I've been using flask-jwt-extended
for my application and one of the problems I had was logging a session out and making sure the token is not usable anymore.
I've based my solution on the Blacklist and Token Revoking documentation page with a custom RevokedToken
model:
from flask_sqlalchemy import SQLAlchemy
db = SQLAlchemy()
class RevokedToken(db.Model):
"""
Model is used as a storage to keep invalid/revoked tokens.
Currently used for log out functionality.
"""
__tablename__ = 'revoked_tokens'
id = db.Column(db.Integer, primary_key=True)

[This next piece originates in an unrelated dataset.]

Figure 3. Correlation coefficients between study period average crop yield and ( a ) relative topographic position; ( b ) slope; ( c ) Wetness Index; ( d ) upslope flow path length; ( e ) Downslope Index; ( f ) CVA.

jti = db.Column(db.String(120))
@classmethod
def is_jti_blacklisted(cls, jti):
query = cls.query.filter_by(jti=jti).first()
return bool(query)
Logout resource:
class LogoutResource(Resource):
@jwt_required
def post(self):
jti = get_raw_jwt()['jti']
# invalidate access token
revoked_token = RevokedToken(jti=jti)
session.add(revoked_token)
session.commit()
return {}, 200
And the token_in_blacklist_loader()
jwt
function:
from flask_jwt_extended import JWTManager
jwt = JWTManager(app)
@jwt.token_in_blacklist_loader
def check_if_token_in_blacklist(decrypted_token):
jti = decrypted_token['jti']
return models.RevokedToken.is_jti_blacklisted(jti)
This looks straightforward enough, but, as we are talking about authentication, I thought I would ask if anyone sees any flaws or potential improvements to this approach?